**Information:**
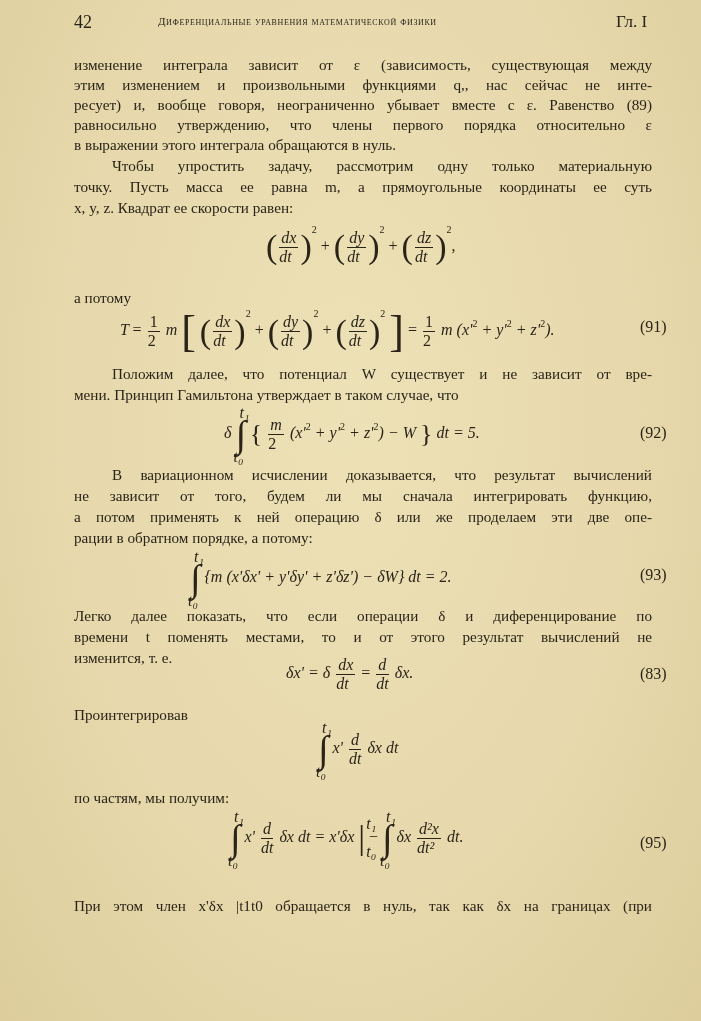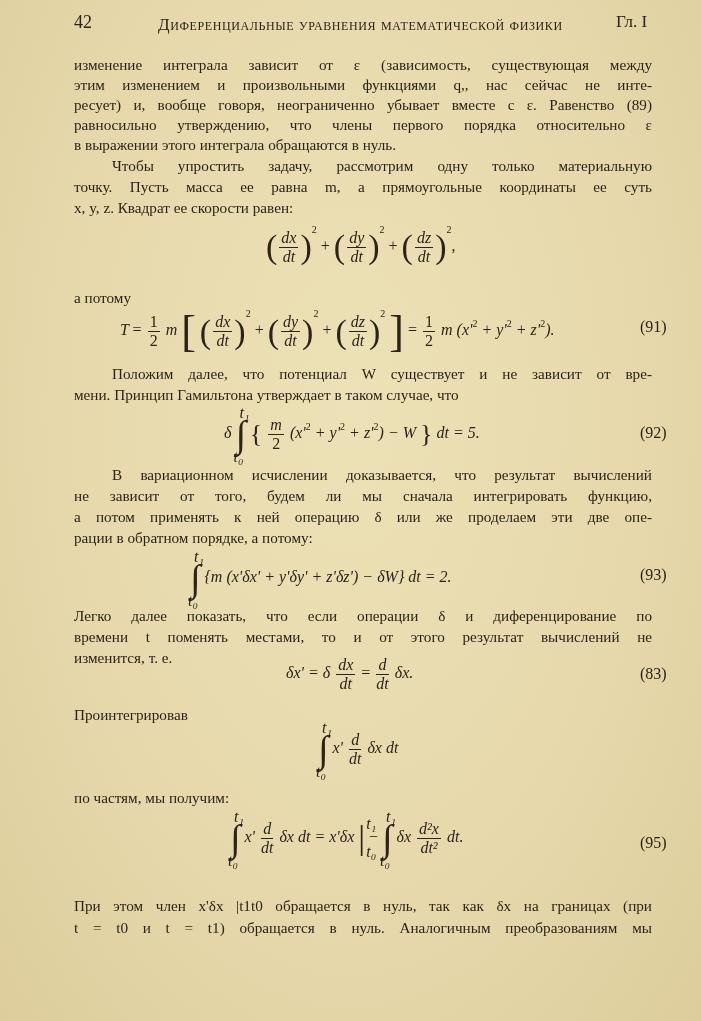--- a/index.html
+++ b/index.html
@@ -14,7 +14,7 @@
     .page { position: absolute; left: 0; top: 0; width: 701px; height: 868px; }
     .abs { position: absolute; white-space: nowrap; }
     .header-num { left: 74px; top: 12px; font-size: 18px; }
-    .header-title { left: 158px; top: 15px; font-size: 17px; letter-spacing: 0.6px; font-variant: small-caps; }
+    .header-title { left: 158px; top: 15px; font-size: 11px; letter-spacing: 0.6px; font-variant: small-caps; }
     .header-ch { left: 616px; top: 12px; font-size: 17px; }
     .line { position: absolute; left: 74px; width: 578px; font-size: 15.2px; line-height: 20px; text-align: justify; text-align-last: justify; white-space: nowrap; }
     .line.last { text-align-last: left; }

**Work request:**
Among the records above, find the lines that contain "height" and copy every one.

**Task output:**
     .page { position: absolute; left: 0; top: 0; width: 701px; height: 868px; }
     .line { position: absolute; left: 74px; width: 578px; font-size: 15.2px; line-height: 20px; text-align: justify; text-align-last: justify; white-space: nowrap; }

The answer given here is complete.